-- Task brief --
Of the entries below, return exactly those lines that fall between the one containing "### 🚀 More about me" and the one containing "### 🌐 Frontend", the two end lines included.
----- Records for processing -----
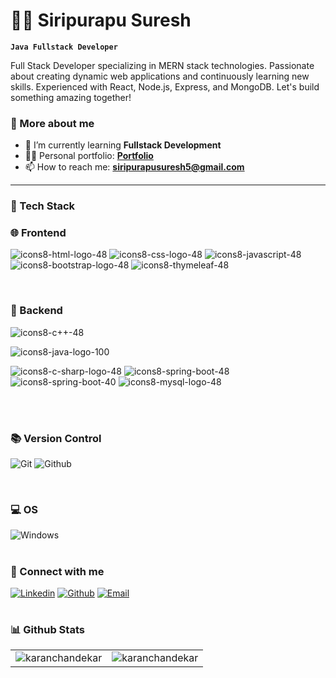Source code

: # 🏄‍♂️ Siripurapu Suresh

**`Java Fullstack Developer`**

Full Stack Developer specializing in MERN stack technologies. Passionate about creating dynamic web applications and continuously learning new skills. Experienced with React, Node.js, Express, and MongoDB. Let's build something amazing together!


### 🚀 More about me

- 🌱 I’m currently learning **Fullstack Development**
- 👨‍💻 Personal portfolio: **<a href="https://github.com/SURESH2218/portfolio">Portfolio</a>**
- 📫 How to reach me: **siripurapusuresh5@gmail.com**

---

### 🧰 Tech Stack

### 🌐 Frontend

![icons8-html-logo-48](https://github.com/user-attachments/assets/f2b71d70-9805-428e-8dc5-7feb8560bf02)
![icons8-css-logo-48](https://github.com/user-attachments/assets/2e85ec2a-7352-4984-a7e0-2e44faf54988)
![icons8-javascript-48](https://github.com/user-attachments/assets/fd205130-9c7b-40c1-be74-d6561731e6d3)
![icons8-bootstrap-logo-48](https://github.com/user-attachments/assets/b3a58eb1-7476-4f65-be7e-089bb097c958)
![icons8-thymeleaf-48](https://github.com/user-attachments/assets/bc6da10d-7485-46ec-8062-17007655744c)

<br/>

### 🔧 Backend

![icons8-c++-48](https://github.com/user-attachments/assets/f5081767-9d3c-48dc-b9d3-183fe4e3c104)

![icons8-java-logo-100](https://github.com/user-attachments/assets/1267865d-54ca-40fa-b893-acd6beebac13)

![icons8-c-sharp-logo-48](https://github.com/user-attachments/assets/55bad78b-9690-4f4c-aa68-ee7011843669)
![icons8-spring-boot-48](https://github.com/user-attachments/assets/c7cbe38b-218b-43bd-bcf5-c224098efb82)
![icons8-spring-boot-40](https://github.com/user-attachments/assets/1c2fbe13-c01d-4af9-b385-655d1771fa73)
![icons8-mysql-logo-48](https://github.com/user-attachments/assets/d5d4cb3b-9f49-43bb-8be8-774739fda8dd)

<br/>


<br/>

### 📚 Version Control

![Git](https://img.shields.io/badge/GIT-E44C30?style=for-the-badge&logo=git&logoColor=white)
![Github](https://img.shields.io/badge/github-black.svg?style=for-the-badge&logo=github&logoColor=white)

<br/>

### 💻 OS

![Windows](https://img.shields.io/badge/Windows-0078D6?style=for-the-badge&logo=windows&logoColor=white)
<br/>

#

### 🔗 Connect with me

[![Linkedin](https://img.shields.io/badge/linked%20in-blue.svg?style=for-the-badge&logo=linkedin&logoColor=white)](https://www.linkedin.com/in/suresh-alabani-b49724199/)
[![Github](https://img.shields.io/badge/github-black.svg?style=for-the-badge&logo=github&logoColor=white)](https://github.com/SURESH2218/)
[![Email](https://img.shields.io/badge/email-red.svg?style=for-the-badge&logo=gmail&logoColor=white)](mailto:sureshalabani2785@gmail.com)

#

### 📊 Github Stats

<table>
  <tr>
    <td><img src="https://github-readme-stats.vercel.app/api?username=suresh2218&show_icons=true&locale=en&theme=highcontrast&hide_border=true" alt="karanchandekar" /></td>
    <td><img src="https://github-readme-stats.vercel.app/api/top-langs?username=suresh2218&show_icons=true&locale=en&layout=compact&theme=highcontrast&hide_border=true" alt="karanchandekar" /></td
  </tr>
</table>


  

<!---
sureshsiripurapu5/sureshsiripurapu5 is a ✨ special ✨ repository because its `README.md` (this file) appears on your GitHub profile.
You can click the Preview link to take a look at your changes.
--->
-----
----- Records for processing -----
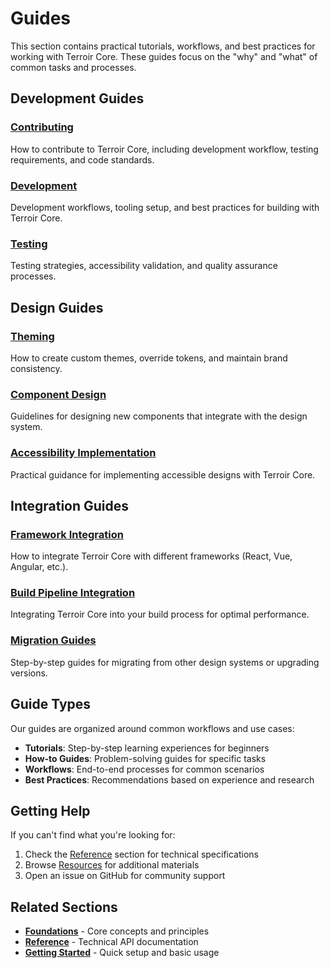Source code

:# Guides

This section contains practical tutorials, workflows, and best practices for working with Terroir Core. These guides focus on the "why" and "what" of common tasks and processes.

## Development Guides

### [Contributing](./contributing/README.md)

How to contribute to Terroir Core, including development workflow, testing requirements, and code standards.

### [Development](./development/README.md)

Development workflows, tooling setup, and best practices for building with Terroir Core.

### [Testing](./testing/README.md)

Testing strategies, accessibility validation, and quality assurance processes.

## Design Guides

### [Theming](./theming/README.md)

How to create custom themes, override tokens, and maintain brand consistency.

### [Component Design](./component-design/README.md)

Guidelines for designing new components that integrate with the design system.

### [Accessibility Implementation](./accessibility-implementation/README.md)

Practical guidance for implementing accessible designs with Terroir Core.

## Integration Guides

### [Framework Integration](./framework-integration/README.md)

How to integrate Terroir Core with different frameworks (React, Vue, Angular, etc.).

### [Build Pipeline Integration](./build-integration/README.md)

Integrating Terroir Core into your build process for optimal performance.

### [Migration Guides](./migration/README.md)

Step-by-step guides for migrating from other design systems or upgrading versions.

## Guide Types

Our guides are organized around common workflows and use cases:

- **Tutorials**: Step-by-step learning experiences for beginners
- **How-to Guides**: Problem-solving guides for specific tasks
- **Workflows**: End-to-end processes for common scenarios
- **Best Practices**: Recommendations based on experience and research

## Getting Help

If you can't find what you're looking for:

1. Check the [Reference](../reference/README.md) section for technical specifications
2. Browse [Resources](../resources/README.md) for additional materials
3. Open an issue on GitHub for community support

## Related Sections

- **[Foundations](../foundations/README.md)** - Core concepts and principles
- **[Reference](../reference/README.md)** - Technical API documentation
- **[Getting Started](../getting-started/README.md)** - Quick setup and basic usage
-----
-- Answer box --
### 🚀 More about me

- 🌱 I’m currently learning **Fullstack Development**
- 👨‍💻 Personal portfolio: **<a href="https://github.com/SURESH2218/portfolio">Portfolio</a>**
- 📫 How to reach me: **siripurapusuresh5@gmail.com**

---

### 🧰 Tech Stack

### 🌐 Frontend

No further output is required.